▸ **Your objective**
The entries below are to be reproduced in full, exactly as written.

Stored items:
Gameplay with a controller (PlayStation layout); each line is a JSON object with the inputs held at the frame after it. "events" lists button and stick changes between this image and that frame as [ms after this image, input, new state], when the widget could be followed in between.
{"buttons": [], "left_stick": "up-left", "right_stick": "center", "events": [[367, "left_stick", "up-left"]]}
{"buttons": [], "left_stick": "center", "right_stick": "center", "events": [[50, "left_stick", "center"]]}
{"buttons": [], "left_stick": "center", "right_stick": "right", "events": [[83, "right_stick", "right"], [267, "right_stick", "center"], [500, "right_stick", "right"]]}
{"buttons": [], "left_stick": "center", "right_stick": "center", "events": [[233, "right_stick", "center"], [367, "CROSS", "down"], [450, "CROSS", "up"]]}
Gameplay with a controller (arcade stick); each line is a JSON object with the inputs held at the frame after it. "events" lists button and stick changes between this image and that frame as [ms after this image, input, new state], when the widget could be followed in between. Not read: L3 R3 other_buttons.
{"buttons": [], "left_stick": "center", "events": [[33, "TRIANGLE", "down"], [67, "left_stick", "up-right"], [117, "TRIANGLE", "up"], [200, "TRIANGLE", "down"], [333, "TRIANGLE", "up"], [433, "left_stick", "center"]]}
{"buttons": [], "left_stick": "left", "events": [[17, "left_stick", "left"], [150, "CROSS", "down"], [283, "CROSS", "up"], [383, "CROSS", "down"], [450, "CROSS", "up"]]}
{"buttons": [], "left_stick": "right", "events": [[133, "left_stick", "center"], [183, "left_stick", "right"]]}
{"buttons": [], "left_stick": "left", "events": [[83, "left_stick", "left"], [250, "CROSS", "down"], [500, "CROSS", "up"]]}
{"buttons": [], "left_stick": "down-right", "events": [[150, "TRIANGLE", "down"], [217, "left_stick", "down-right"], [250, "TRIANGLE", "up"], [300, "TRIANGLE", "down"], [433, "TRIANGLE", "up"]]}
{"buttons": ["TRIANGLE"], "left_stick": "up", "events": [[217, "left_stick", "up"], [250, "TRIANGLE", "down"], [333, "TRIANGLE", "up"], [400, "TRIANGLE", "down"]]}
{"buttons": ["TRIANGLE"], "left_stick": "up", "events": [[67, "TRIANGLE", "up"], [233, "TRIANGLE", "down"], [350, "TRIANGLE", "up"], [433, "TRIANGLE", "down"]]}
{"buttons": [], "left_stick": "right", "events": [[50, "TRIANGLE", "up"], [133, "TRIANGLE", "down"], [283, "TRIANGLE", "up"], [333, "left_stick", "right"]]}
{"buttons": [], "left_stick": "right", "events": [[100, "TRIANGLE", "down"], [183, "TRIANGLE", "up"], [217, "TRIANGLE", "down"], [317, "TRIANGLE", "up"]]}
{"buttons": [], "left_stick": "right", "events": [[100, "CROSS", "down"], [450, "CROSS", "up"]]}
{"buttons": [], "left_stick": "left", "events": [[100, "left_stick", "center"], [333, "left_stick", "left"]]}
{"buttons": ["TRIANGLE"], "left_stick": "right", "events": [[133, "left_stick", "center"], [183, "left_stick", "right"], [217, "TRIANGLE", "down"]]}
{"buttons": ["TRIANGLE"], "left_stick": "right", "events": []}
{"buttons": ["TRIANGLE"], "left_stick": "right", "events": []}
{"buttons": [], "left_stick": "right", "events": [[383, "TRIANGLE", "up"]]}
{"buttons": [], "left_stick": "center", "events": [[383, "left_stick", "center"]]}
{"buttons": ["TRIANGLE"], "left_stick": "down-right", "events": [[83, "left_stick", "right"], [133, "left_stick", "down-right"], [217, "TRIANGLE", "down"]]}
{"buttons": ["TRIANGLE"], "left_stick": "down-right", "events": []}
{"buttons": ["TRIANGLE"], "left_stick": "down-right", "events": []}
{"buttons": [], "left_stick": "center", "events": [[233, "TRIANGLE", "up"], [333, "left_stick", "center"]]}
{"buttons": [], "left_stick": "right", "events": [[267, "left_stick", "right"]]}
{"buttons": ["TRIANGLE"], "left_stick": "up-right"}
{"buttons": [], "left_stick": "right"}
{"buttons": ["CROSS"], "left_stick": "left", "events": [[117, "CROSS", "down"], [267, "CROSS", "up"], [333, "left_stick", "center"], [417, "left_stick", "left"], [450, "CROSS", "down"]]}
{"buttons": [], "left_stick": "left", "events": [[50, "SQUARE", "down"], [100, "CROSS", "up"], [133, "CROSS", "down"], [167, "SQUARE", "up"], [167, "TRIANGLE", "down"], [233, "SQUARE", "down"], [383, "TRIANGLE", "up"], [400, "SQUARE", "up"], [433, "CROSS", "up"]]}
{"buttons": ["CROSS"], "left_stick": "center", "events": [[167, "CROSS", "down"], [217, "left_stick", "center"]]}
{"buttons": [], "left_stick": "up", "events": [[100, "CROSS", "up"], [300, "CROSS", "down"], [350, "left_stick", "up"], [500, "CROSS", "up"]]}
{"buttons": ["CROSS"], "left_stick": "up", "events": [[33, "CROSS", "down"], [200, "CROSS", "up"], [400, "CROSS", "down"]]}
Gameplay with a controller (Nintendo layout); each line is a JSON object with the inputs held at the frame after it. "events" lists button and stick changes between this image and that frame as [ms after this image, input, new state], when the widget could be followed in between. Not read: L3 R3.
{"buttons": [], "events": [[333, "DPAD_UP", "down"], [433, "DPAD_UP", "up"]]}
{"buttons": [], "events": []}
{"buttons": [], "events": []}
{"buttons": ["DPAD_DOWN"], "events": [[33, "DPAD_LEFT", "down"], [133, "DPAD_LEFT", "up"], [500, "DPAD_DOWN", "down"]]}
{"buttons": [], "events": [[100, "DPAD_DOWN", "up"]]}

▸ **Task answer**
Gameplay with a controller (PlayStation layout); each line is a JSON object with the inputs held at the frame after it. "events" lists button and stick changes between this image and that frame as [ms after this image, input, new state], when the widget could be followed in between.
{"buttons": [], "left_stick": "up-left", "right_stick": "center", "events": [[367, "left_stick", "up-left"]]}
{"buttons": [], "left_stick": "center", "right_stick": "center", "events": [[50, "left_stick", "center"]]}
{"buttons": [], "left_stick": "center", "right_stick": "right", "events": [[83, "right_stick", "right"], [267, "right_stick", "center"], [500, "right_stick", "right"]]}
{"buttons": [], "left_stick": "center", "right_stick": "center", "events": [[233, "right_stick", "center"], [367, "CROSS", "down"], [450, "CROSS", "up"]]}
Gameplay with a controller (arcade stick); each line is a JSON object with the inputs held at the frame after it. "events" lists button and stick changes between this image and that frame as [ms after this image, input, new state], when the widget could be followed in between. Not read: L3 R3 other_buttons.
{"buttons": [], "left_stick": "center", "events": [[33, "TRIANGLE", "down"], [67, "left_stick", "up-right"], [117, "TRIANGLE", "up"], [200, "TRIANGLE", "down"], [333, "TRIANGLE", "up"], [433, "left_stick", "center"]]}
{"buttons": [], "left_stick": "left", "events": [[17, "left_stick", "left"], [150, "CROSS", "down"], [283, "CROSS", "up"], [383, "CROSS", "down"], [450, "CROSS", "up"]]}
{"buttons": [], "left_stick": "right", "events": [[133, "left_stick", "center"], [183, "left_stick", "right"]]}
{"buttons": [], "left_stick": "left", "events": [[83, "left_stick", "left"], [250, "CROSS", "down"], [500, "CROSS", "up"]]}
{"buttons": [], "left_stick": "down-right", "events": [[150, "TRIANGLE", "down"], [217, "left_stick", "down-right"], [250, "TRIANGLE", "up"], [300, "TRIANGLE", "down"], [433, "TRIANGLE", "up"]]}
{"buttons": ["TRIANGLE"], "left_stick": "up", "events": [[217, "left_stick", "up"], [250, "TRIANGLE", "down"], [333, "TRIANGLE", "up"], [400, "TRIANGLE", "down"]]}
{"buttons": ["TRIANGLE"], "left_stick": "up", "events": [[67, "TRIANGLE", "up"], [233, "TRIANGLE", "down"], [350, "TRIANGLE", "up"], [433, "TRIANGLE", "down"]]}
{"buttons": [], "left_stick": "right", "events": [[50, "TRIANGLE", "up"], [133, "TRIANGLE", "down"], [283, "TRIANGLE", "up"], [333, "left_stick", "right"]]}
{"buttons": [], "left_stick": "right", "events": [[100, "TRIANGLE", "down"], [183, "TRIANGLE", "up"], [217, "TRIANGLE", "down"], [317, "TRIANGLE", "up"]]}
{"buttons": [], "left_stick": "right", "events": [[100, "CROSS", "down"], [450, "CROSS", "up"]]}
{"buttons": [], "left_stick": "left", "events": [[100, "left_stick", "center"], [333, "left_stick", "left"]]}
{"buttons": ["TRIANGLE"], "left_stick": "right", "events": [[133, "left_stick", "center"], [183, "left_stick", "right"], [217, "TRIANGLE", "down"]]}
{"buttons": ["TRIANGLE"], "left_stick": "right", "events": []}
{"buttons": ["TRIANGLE"], "left_stick": "right", "events": []}
{"buttons": [], "left_stick": "right", "events": [[383, "TRIANGLE", "up"]]}
{"buttons": [], "left_stick": "center", "events": [[383, "left_stick", "center"]]}
{"buttons": ["TRIANGLE"], "left_stick": "down-right", "events": [[83, "left_stick", "right"], [133, "left_stick", "down-right"], [217, "TRIANGLE", "down"]]}
{"buttons": ["TRIANGLE"], "left_stick": "down-right", "events": []}
{"buttons": ["TRIANGLE"], "left_stick": "down-right", "events": []}
{"buttons": [], "left_stick": "center", "events": [[233, "TRIANGLE", "up"], [333, "left_stick", "center"]]}
{"buttons": [], "left_stick": "right", "events": [[267, "left_stick", "right"]]}
{"buttons": ["TRIANGLE"], "left_stick": "up-right"}
{"buttons": [], "left_stick": "right"}
{"buttons": ["CROSS"], "left_stick": "left", "events": [[117, "CROSS", "down"], [267, "CROSS", "up"], [333, "left_stick", "center"], [417, "left_stick", "left"], [450, "CROSS", "down"]]}
{"buttons": [], "left_stick": "left", "events": [[50, "SQUARE", "down"], [100, "CROSS", "up"], [133, "CROSS", "down"], [167, "SQUARE", "up"], [167, "TRIANGLE", "down"], [233, "SQUARE", "down"], [383, "TRIANGLE", "up"], [400, "SQUARE", "up"], [433, "CROSS", "up"]]}
{"buttons": ["CROSS"], "left_stick": "center", "events": [[167, "CROSS", "down"], [217, "left_stick", "center"]]}
{"buttons": [], "left_stick": "up", "events": [[100, "CROSS", "up"], [300, "CROSS", "down"], [350, "left_stick", "up"], [500, "CROSS", "up"]]}
{"buttons": ["CROSS"], "left_stick": "up", "events": [[33, "CROSS", "down"], [200, "CROSS", "up"], [400, "CROSS", "down"]]}
Gameplay with a controller (Nintendo layout); each line is a JSON object with the inputs held at the frame after it. "events" lists button and stick changes between this image and that frame as [ms after this image, input, new state], when the widget could be followed in between. Not read: L3 R3.
{"buttons": [], "events": [[333, "DPAD_UP", "down"], [433, "DPAD_UP", "up"]]}
{"buttons": [], "events": []}
{"buttons": [], "events": []}
{"buttons": ["DPAD_DOWN"], "events": [[33, "DPAD_LEFT", "down"], [133, "DPAD_LEFT", "up"], [500, "DPAD_DOWN", "down"]]}
{"buttons": [], "events": [[100, "DPAD_DOWN", "up"]]}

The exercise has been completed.